Using the exogenous phytase along with the combination of other enzymes may facilitate the release of phytate phosphorus (Lu, 2013; Slominski, 2011). For example, phytate is concentrated in the aleurone layer of wheat (Ravindran, 1995) and xylanase may simplify availability of phytase to substrate in the aleurone. The combinations of phytase and various enzymes may be similarly advantageous for other feed ingredients (Cowieson, 2005). Researchers documented that combination of carbohydrase and phytase could facilitate the access of phytase to its substrate (Juanpere, 2005). In corn, phytic acid is located in the germ but in SBM is found in protein bodies of the seed. Solubility and accessibility of phytate salts and proteins from different feed ingredients and their effects on the extent of protein-phytate complex formation, coupled with variation in effectiveness of phytase in different diets (Selle, 2007). Thus using protease enzymes along with phytase may reduce the variability in phytase efficacy and maximize release of P from phytate.

However, the current research shows that the combination of phytase with NSPase enzyme had a better effect on decreasing the phytate content of corn and SBM but this difference was not significant. Supplementation of poultry diets with NSP-degrading enzymes and phytase might decrease the anti-nutritional effects of NSPs and phytic acid. NSPs can limit the accessibility of phytase to phytate (Kim, 2005). Therefore, NSP enzymes and phytase may act synergistically for improving nutrients utilization in poultry diets. NSP enzymes can hydrolyze NSPs to increase the availability of phytate for phytase. Cowieson et al. (2005) reported that using NSP enzymes like xylanase may hydrolyze the arabinoxylans in cell walls, so the release of encapsulated nutrients and their absorption will be increased (Olukosi, 2007; Cowieson, 2005). In addition, it seems that the lack of significant response to combination of phytase and NSPs enzymes (Xylanase, B-glucanase), might be due to low availability of substrate or inactivate of enzymes. It has been reported that glycosidases break down non-starch polysaccharides present in cell walls, then phytase would be able to access  intrinsic phytate in cell wall. If phytase is used alone, accessibility to phytate will decrease, because it has been surrounded by NSP matrix. Besides, xylanase can hydrolyze the bond of soluble fiber. Then phosphorous and other minerals might be released and absorbed easily by animals (Olukosi, 2007; Coweison, 2005, 2010).

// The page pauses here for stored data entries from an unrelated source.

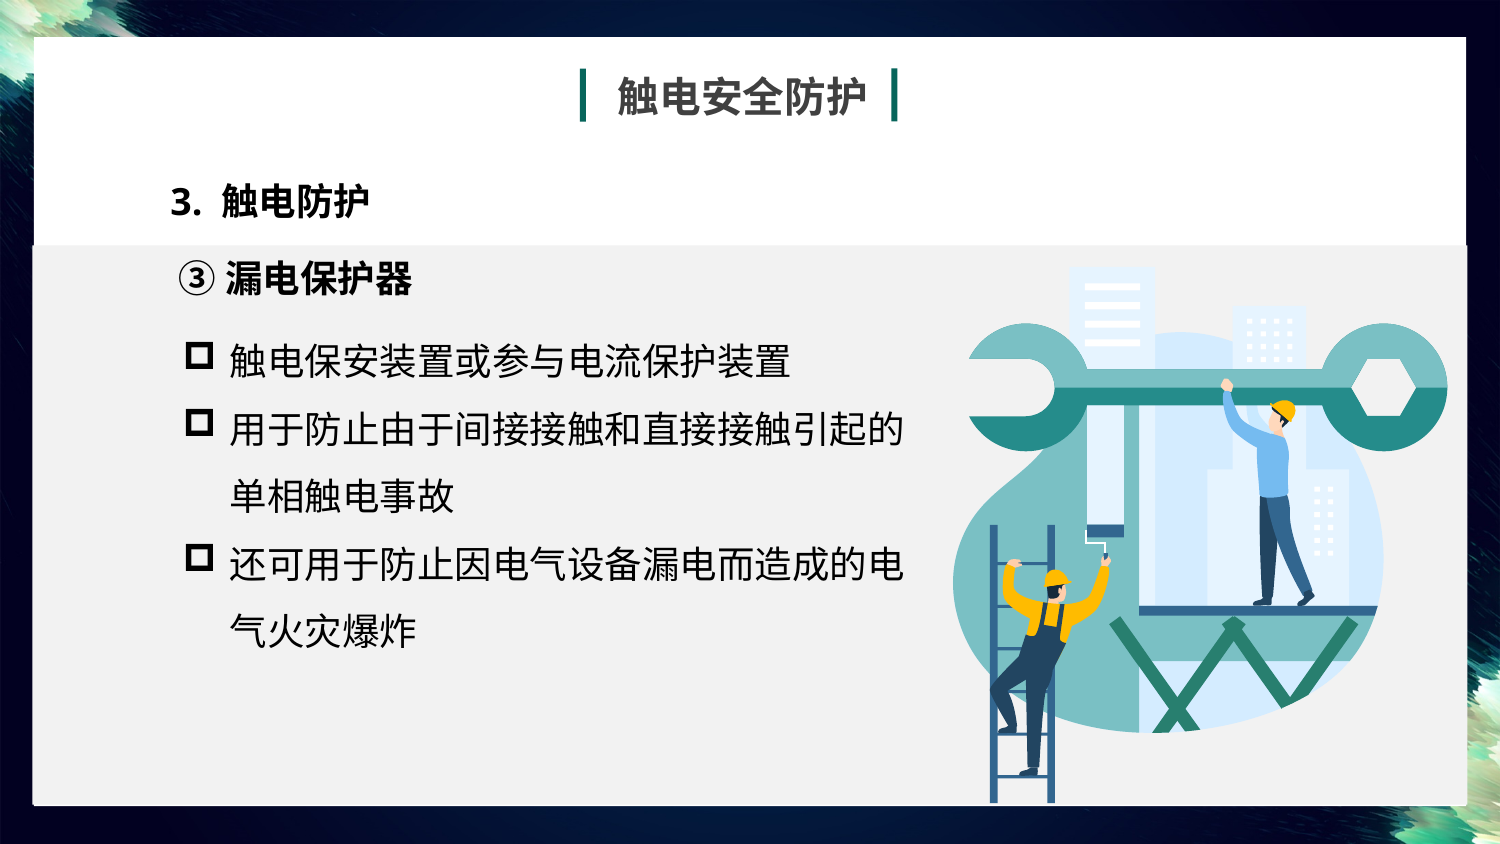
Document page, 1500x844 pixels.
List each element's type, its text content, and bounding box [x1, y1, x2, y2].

text_box 3. 触电防护 [155, 170, 387, 231]
text_box [579, 67, 587, 123]
text_box 触电保安装置或参与电流保护装置 用于防止由于间接接触和直接接触引起的单相触电事故 还可用于防止因电气设备漏电而造成的电气火灾爆炸 [168, 308, 933, 661]
text_box 触电安全防护 [602, 63, 883, 128]
text_box ③漏电保护器 [163, 247, 428, 308]
text_box [890, 67, 898, 123]
picture [0, 0, 1500, 844]
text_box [950, 267, 1448, 804]
text_box [31, 244, 1468, 806]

There are several reports that indicate adding the carbohydrases and phytase to ration increases the nutrients bioavailability and also performance of poultry (Adeola, 2010; Woyengo, 2010; Jia, 2008; Mori, 2007). Further, Juanpere et al. (2005) and Cowieson et al. (2010) declared that phytase along with β-glucanases decreased the excretion of calcium in the rations based on corn and barley. In addition, it may better to combine xylanase and glucanase in corn-soy based diets in broiler for maximizing the result of using NSP enzymes.

Dourado et al. (2009) determined that combination of phytase, xylanase, amylase and protease increased apparent metabolizable energy of corn but they were not effective on true metabolizable energy of SBM. Our result also shows that the effect of phytase and also phytase combined with NSPase decrease the phytate content in corn more than SBM.

Pre-treatment of corn in the solutions with different pH (including distilled water, and 0.5 or 1% HCl) at 25 and 40 ºC could enhance the release of phosphorous from phytic acid and increase its bioavailability when supplemented with Bio-phytase (Bio-Phy) or Rovabio Max AP (RMAP).

With respect to SBM samples the highest bio-availability of phosphorous was observed by pre-treatment with HCl 1% solution at 40 ºC and supplementing Rovabio Max AP.

According to the results of this study it could be concluded that pre-treating of feed ingredients (corn and SBM) of poultry diets using various methods such as using some commercial enzymatic products (including phytase) and solutions with different pH were effective to decrease the remaining phytate content in feed ingredients. It means that bioavailability of phosphorous increased.

 

Acknowledgments

 

This study was financially supported by Research Council of University of Tehran (Project No. 7509013/6/3).